February 13, 2018 (Updated December 21, 2024) 5 min read · Data Structures, Machine Learning, Php, Softwaredevelopment

For my masters thesis I have researched Content-Based Recommendation and extracting keywords – namely: TF-IDF keyword extraction – as a part of it in detail. One interesting point regarding to keyword extraction is the “quality” of keywords, meaning that if a keyword is descriptive for a document or not.

TF-IDF Definition

For TF-IDF keyword extraction it is necessary to have a large “item base” that contains many keywords. Lets consider you have a set of documents and want to measure the “similarity” to each other of those documents. The more documents your item base contains, the more reliable is the quality statement for a single keyword. You would take a (sub)set of the documents keywords and count the number of overlapping keywords, for example. But how to define if a keyword is descriptive or not? Well, using TF-IDF.

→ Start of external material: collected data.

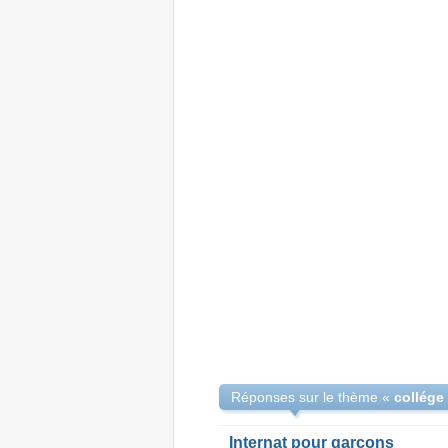
Réponses sur le thème «
Internat pour garcons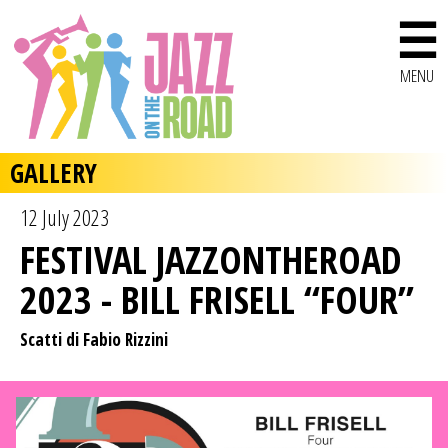
☰
MENU
GALLERY
12 July 2023
FESTIVAL JAZZONTHEROAD
2023 - BILL FRISELL “FOUR”
Scatti di Fabio Rizzini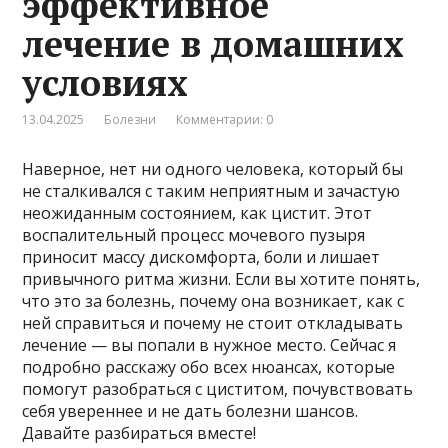
эффективное
лечение в домашних
условиях
13.04.2025
Болезни
Комментарии: 0
Наверное, нет ни одного человека, который бы
не сталкивался с таким неприятным и зачастую
неожиданным состоянием, как цистит. Этот
воспалительный процесс мочевого пузыря
приносит массу дискомфорта, боли и лишает
привычного ритма жизни. Если вы хотите понять,
что это за болезнь, почему она возникает, как с
ней справиться и почему не стоит откладывать
лечение — вы попали в нужное место. Сейчас я
подробно расскажу обо всех нюансах, которые
помогут разобраться с циститом, почувствовать
себя увереннее и не дать болезни шансов.
Давайте разбираться вместе!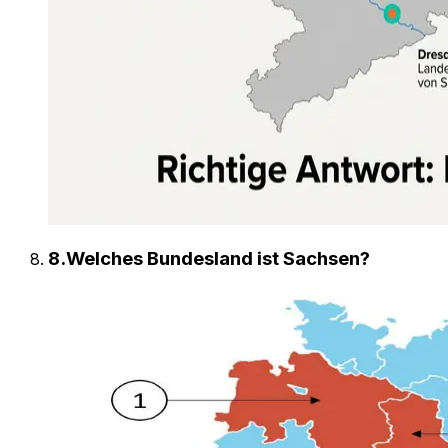
8
.
Welches Bundesland ist Sachsen?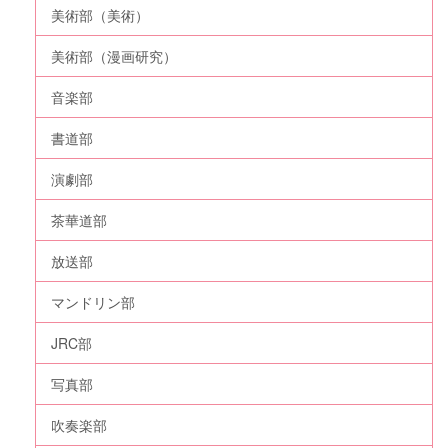
美術部（美術）
美術部（漫画研究）
音楽部
書道部
演劇部
茶華道部
放送部
マンドリン部
JRC部
写真部
吹奏楽部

TF-IDF is defined as follows:

TF-IDF = TF * IDF

TF = n_i ⁄ n

IDF = log₁₀ ( I ⁄ m )

where n_i is the number of keyword i within a document, n the total number of keywords of a document, I the total number of documents in your item base and m the number of documents that contain i at least once.

TF-IDF Example

Lets demonstrate this with an example. Lets define the following keyword vectors:

D = {This, is, an, example}, P = {The, weather, is, rainy, today}, Q = {Hello, World}

keyword “this” exists once in D: n_i = 1
number of keywords in D: 4
We have an total size of documents of three: I = {D, P, Q}
number of documents that contain “this” at least once: m = 2

Then, the following calculation results:

TF-IDF (“this”) = 1 / 4 / log₁₀ ( 3 ⁄ 2 ) = 0,25 / 0,176 = 1,41

The higher the resulting value, the more qualitative the keyword. Applying this calculation to all keywords of all documents would result in a large list of keywords associated to items. You can then define a threshold that have to be exceeded in order to get considered as a “keyword”.